To overcome these challenges, it is necessary to develop efficient methods for mining novel needs from UGC. Firstly, UGC data is unstructured and requires advanced natural language processing technologies to extract meaningful information [4]. Secondly, novel needs are often unexpected and not expressed in existing UGC. Therefore, it is crucial to have a sensitive needs-detection method to identify emerging needs. Finally, UGC contains irrelevant information, such as complaints about sales service, which makes it necessary to filter out irrelevant content and focus on the informative parts.
This paper aims to address the above challenges and proposes an efficient method for mining UGC to identify novel customer needs. We tackle the problem from a text classification perspective by classifying reviews as positive (containing novel needs) or negative (lacking novel content). Currently, the pretrained large language model has been the mainstream methods in NLP research due to their superior performance. We exploit the BERT language model In this paper to extract semantic features and understand the complex language used in unstructured reviews. The extracted features are then inputted to the classifier of softmax classifier to realize the mapping. We also carried out extensive experiments to show the good performance of the developed baseline research.

2 Relevant Work

Identifying customer needs in product design and marketing research has been a research focus for a long time. Traditional methods, like focus groups [5], the lead user method [6], quality function deployment (QFD) [7], and conjoint analysis [8], are commonly used at the early stages of design. But they have limitations in terms of effectiveness or efficiency when it comes to identifying novel customer needs.
Recently, online product reviews have been accepted as an important resource for researchers and practitioners to understand customer needs. Several studies have explored different approaches to analyze these reviews and extract relevant insights. For example, Zhai et al. summarized review text to identify and rank customer needs, with a focus on those that are critical for design purposes [9]. Liu et al. integrated domain knowledge with online reviews using a knowledge management system for product development. They aimed to leverage this integration to improve the design process [10]. Decker and Trusov aggregated customer needs from review text and examined the how the extracted product information has an influence on customer satisfaction [11]. Zhou et al. (year) utilize a combination of product reviews and customers' purchasing records to determine customer preferences for products through the application of multi-view LDA. This technique allows for the connection of product-related topics with customers' purchasing motivations [12]. Wang et al. analyzed review text and proposed a multitask learning [13] related models to map customer needs expressed in layman languages to the technical engineering characteristics.

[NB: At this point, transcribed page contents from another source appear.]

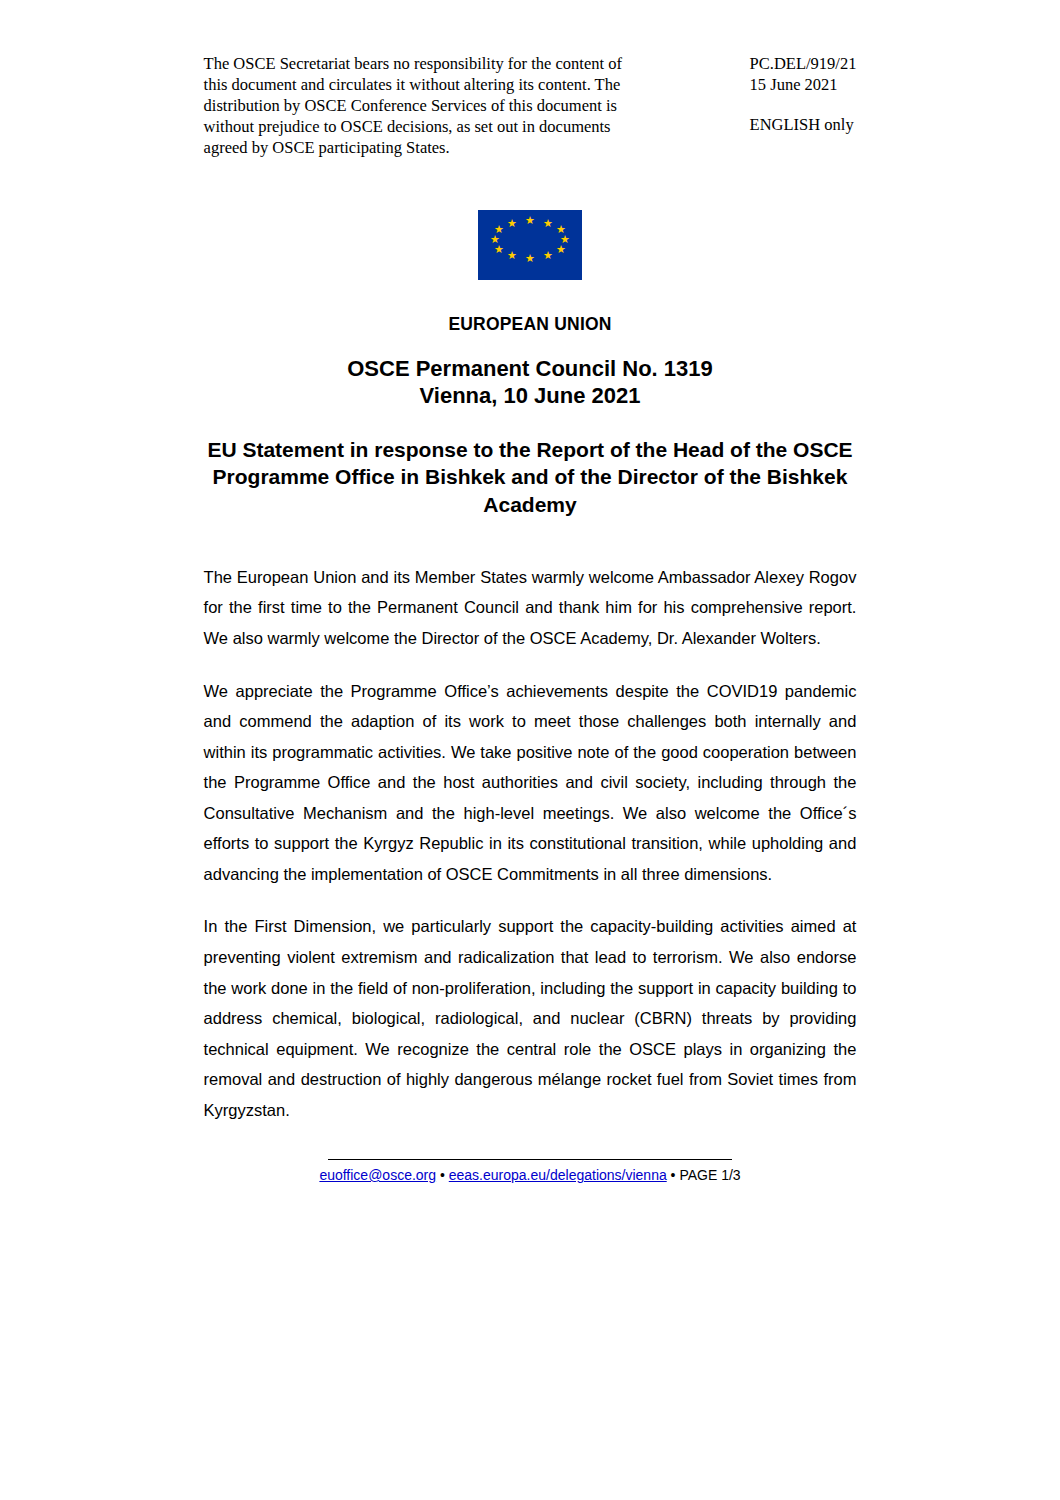The OSCE Secretariat bears no responsibility for the content of this document and circulates it without altering its content. The distribution by OSCE Conference Services of this document is without prejudice to OSCE decisions, as set out in documents agreed by OSCE participating States.
PC.DEL/919/21
15 June 2021
ENGLISH only
★ ★ ★ ★ ★ ★ ★ ★ ★ ★ ★ ★
EUROPEAN UNION
OSCE Permanent Council No. 1319
Vienna, 10 June 2021
EU Statement in response to the Report of the Head of the OSCE Programme Office in Bishkek and of the Director of the Bishkek Academy
The European Union and its Member States warmly welcome Ambassador Alexey Rogov for the first time to the Permanent Council and thank him for his comprehensive report. We also warmly welcome the Director of the OSCE Academy, Dr. Alexander Wolters.
We appreciate the Programme Office’s achievements despite the COVID19 pandemic and commend the adaption of its work to meet those challenges both internally and within its programmatic activities. We take positive note of the good cooperation between the Programme Office and the host authorities and civil society, including through the Consultative Mechanism and the high-level meetings. We also welcome the Office´s efforts to support the Kyrgyz Republic in its constitutional transition, while upholding and advancing the implementation of OSCE Commitments in all three dimensions.
In the First Dimension, we particularly support the capacity-building activities aimed at preventing violent extremism and radicalization that lead to terrorism. We also endorse the work done in the field of non-proliferation, including the support in capacity building to address chemical, biological, radiological, and nuclear (CBRN) threats by providing technical equipment. We recognize the central role the OSCE plays in organizing the removal and destruction of highly dangerous mélange rocket fuel from Soviet times from Kyrgyzstan.
euoffice@osce.org • eeas.europa.eu/delegations/vienna • PAGE 1/3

They further incorporate domain knowledge base to the deep learning network structure to continue boosting the classification's effectiveness [14].
Recent research has also explored the use of online product reviews to elicit useful information and study business related issues. Chen et al. applied online product reviews to extract semantic features and improve the effectiveness of product recommendation [15]. Liu et al. developed a dual attention machine learning method to elicit textual and semantic information from online user generated content, aiming to improve the interpretability of recommendations [16]. Timoshenko and Hauser applied a supervised deep network structure, i.e., CNN, to identify and cluster sentences from product review text, which were then manually reviewed by analysts to find information related to customer needs [4]. However, this work was not specifically focused on identifying novel customer needs and required human expert involvement. Some studies have focused on extracting defect information from online reviews, but it is important to note that defects are different from novel customer needs. As of now, there is limited research on automatically identifying novel needs from user-generated content. This research direction is still at an early phase. It is needed for us to develop more efficient methods by applying machine learning and natural language processing to elicit ideas for product development from online user generated content.

3 Method

3.1 BERT as the Feature Extractor

Considering BERT' s exceptional ability to automatically extract semantic information from text, we employed it to encode the language in reviews. A transformer-based design is utilized by the pre-trained language model BERT [17]. By utilizing bidirectional training, BERT is able to capture the context and meaning of words based on both their former and latter terms, in contrast to typical models that process words in a sequential fashion. BERT is able to comprehend the subtleties and connections inside a phrase because to its bidirectionality. The process of pre-training and fine-tuning BERT is one of its main characteristics. BERT is trained on a sizable corpus of unlabeled text, including novels and Wikipedia articles, during pre-training. BERT gains knowledge about broad language representations thanks to this unsupervised learning. Using labeled data, BERT is further trained on certain downstream tasks, including text classification or sentiment analysis, during the fine-tuning step.
BERT's network contains multiple transformer layers as shown in Figure 1 [18]. Self-attention mechanisms found in a transformer layer enable the model to assign relative weights to words in a phrase depending on how relevant they are to one another as demonstrated in Figure 2. BERT can successfully collect contextual information and long-range dependencies because to its attention technique. Specifically, let \({{\bf x}} = ({x}_1,{x}_2,...,{x}_n)\) be a review containing n words. The review also has associated with a label y. Then \({{\bf x}}\)is fed into BERT and transformed into a feature vector \({{\bf H}} = {\rm{BERT(}}{{\bf x}})\).

3.2 Model Training

The BERT encoding, H, is fed into a SoftMax layer to generate a distribution of likelihood for the label y in the label set as\(P(y = {y}_k|{{\bf x}}) = \frac{{\exp ({{{\bf W}}}_k \cdot {{\bf H}})}}{{\sum\nolimits_j {\exp ({{{\bf W}}}_j \cdot {{\bf H}})} }}\) [19]. Specifically, we use a binary label, denoted as \({y}_k\), to indicate whether the needs are new or not. The parameter \({{{\bf W}}}_k\) is estimated during model training stage. The cross-entropy loss \({L}_{CE} = - \sum\nolimits_{i = 1}^{|{{\bf T}}|} {\sum\nolimits_{j = 1}^{|{{\bf C}}|} {y_j^i\log P_j^i} }\), is minimized during the model training process. \(|{{\bf C}}|\)and\(|{{\bf T}}|\)in the formula represent the training dataset size and the class labels size.
Figure 1:
Figure 1: The structure of BERT in the task
Figure 2:
Figure 2: The details of transformer layer [18]

4 Experiment

4.1 Dataset

We collected laptop reviews from amazon.com between 2017 and 2022, totaling 16,667 reviews. Two annotators with IT backgrounds independently labeled the reviews as either positive (containing novel needs content) or negative (lacking novel needs content). Out of the total reviews, only 187 were labeled as positive.
The dataset was randomly divided into training set (40%), validation set (20%), and testing sets (40%). These sets were applied to performance evaluation, parameter selection, and model training.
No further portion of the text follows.